- EXERCISE DETAILS:
Continue the passage below about patients delaying medical care during the Covid pandemic, picking up after its final sentence.

- DOCUMENT SEGMENT:
--*--
The number of mammograms at St. Francis declined from 27,808 in 2019 to 25,265 in 2020, and colonoscopies from 2,909 to 2,244, the hospital reports.

“This will certainly delay catching cancers that could have been caught at an earlier stage,” Vogel said. “It makes a difference in how aggressive the treatment needs to be and what the cure rate will be.”

Lung cancer, for example, is the most common and most deadly cancer, But it’s often caught in the late stages, making a difference in the intensity of treatment and the outcome.

And it’s not just cancer. People who put off routine doctor visits or annual exams during the pandemic could see chronic conditions go undiagnosed or worsen, she said.

Conditions like diabetes, high cholesterol and high blood pressure have cumulative impacts and the earlier they can be caught and managed, the lower the chances are that a patient will suffer long-term effects, she said.

“High blood pressure could cause damage to the heart or a stroke, and diabetes can have an impact on kidneys, eyes and circulation,” she said. “Early management and continued management of all these is really important.”

Prisma Health cardiologist Dr. David Manly recalls the patient who showed up suffering both a stroke and heart attack after weeks of chest pain and shortness of breath. And the young man who had symptoms of a heart attack in July but wasn’t seen until August.

“There are numerous anecdotes between myself and my partners of patients showing up with a heart attack who had symptoms on and off for a week, but were so scared to come to the ER because they were worried about Covid,” he said.

“I do think there are some people who are extremely anxious over Covid, but there are ways to communicate and get help,” he added. “And telemedicine visits are certainly possible.”

Because the longer symptoms go without treatment, the risk of irreversible heart damage increases, he said.

“Cardiovascular disease is still the leading cause of death, so certainly if someone has symptoms that could be attributable to heart disease, it’s never good to wait,” he said. “Delaying treatment by hours and days can be the determination between life and death.

“Unfortunately, throughout this pandemic, this happened.”

Dr. Robert M. Malanuk, a cardiologist with Lexington Medical Center, said research shows there was an increase in deaths nationwide in 2020 over 2019, and while most of that was from Covid, a good portion was from other causes, such as heart disease.

Conducted by researchers from Virginia Commonwealth University and Yale and published in the Journal of the American Medical Association, the study concluded that 65 percent of the 87,000 excess deaths recorded in the U.S. between March 1 and April 25, 2020, were from Covid, but the rest were from other causes.
--*--
- DATA LISTING:
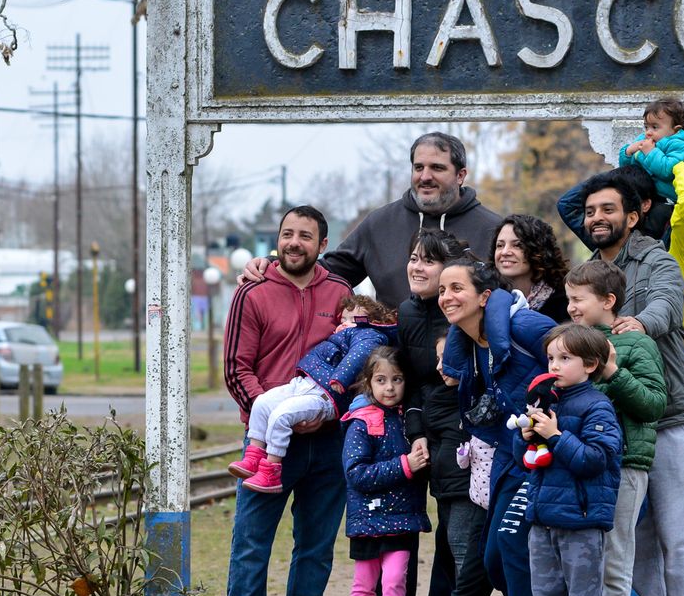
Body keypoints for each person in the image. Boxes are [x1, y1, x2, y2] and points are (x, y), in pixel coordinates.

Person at [567, 167, 684, 596]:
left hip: (667, 413)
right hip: (611, 427)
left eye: (608, 209)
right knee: (633, 535)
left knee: (678, 530)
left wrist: (638, 322)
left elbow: (669, 307)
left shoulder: (658, 259)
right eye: (589, 212)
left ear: (634, 214)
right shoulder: (585, 274)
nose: (596, 218)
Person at [206, 205, 352, 596]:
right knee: (252, 538)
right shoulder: (253, 292)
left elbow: (355, 364)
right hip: (266, 444)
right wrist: (274, 417)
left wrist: (323, 412)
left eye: (305, 236)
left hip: (327, 441)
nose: (294, 242)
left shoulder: (341, 294)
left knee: (316, 543)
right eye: (287, 234)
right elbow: (236, 370)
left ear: (322, 245)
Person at [397, 258, 554, 596]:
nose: (446, 297)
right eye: (443, 289)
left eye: (457, 288)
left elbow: (579, 352)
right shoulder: (467, 345)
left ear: (485, 296)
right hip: (506, 456)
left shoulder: (522, 326)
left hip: (542, 458)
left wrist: (564, 418)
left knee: (509, 548)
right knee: (490, 559)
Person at [238, 132, 503, 306]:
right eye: (418, 167)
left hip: (467, 370)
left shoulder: (493, 230)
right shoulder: (380, 223)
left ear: (460, 175)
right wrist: (275, 264)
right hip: (395, 377)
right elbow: (329, 272)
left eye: (437, 168)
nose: (425, 177)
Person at [565, 260, 668, 596]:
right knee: (599, 560)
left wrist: (611, 371)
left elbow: (653, 405)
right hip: (586, 466)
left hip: (624, 465)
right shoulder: (570, 343)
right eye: (568, 299)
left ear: (608, 301)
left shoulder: (634, 344)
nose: (570, 307)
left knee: (614, 559)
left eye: (577, 299)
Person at [516, 323, 622, 596]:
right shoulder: (546, 402)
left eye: (565, 358)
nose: (554, 365)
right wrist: (526, 438)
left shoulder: (598, 406)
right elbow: (526, 461)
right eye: (550, 358)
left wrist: (557, 436)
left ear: (591, 364)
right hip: (542, 518)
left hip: (580, 521)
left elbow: (596, 461)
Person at [397, 229, 488, 596]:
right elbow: (410, 384)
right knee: (448, 540)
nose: (417, 266)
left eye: (428, 261)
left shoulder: (469, 311)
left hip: (465, 433)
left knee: (463, 538)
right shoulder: (408, 314)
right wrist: (416, 431)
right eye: (414, 258)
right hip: (428, 434)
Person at [228, 294, 397, 494]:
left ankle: (271, 470)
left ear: (371, 321)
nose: (344, 323)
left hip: (325, 394)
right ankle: (254, 454)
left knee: (281, 415)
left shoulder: (367, 334)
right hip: (305, 383)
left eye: (352, 319)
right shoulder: (344, 335)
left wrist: (341, 378)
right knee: (263, 403)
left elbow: (359, 354)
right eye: (342, 319)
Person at [342, 346, 430, 596]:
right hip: (367, 520)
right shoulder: (360, 423)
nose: (389, 388)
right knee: (364, 587)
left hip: (403, 518)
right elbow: (356, 474)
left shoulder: (412, 421)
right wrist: (405, 465)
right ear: (368, 382)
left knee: (394, 582)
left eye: (397, 380)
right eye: (381, 380)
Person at [617, 97, 684, 199]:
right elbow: (627, 170)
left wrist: (651, 152)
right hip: (644, 194)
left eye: (654, 127)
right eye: (646, 127)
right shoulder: (644, 140)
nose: (648, 132)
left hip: (666, 199)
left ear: (675, 130)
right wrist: (628, 152)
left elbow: (667, 171)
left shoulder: (678, 145)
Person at [490, 214, 569, 322]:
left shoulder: (566, 303)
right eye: (500, 245)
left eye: (517, 245)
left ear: (539, 251)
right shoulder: (486, 298)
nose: (504, 252)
--*--
- EXERCISE RESPONSE:
Malanuk said that when people didn’t have access to their providers, either out of fear or confusion or because offices were closed for a period of time, they were often sicker when they got to the hospital than if they’d been getting regular care.

“When the world shut down in April, our visits plummeted,” he said. “The number of diagnostic tests, and lab tests and prescriptions written declined during the early period of 2020 when people weren’t accessing health care like they should.”

While providers and patients adapted quickly to telehealth, Malanuk said there are certain things that require face-to-face visits, noting that clinics are back to full capacity now.

“People are certainly seeking out appropriate care (now),” he said. “Our patient population in the Midlands has gone back to life as usual.”

Hong said that confidence in using the health care system increases as more people are vaccinated.

“We would strongly encourage people to catch up on wellness visits, cancer screenings, vaccinations, if they are behind,” he said. “We would equally strongly encourage people to get vaccinated.”

Vogel said that besides options for virtual or phone visits, strict Covid precautions have made patient visits safer at the cancer center and physician offices.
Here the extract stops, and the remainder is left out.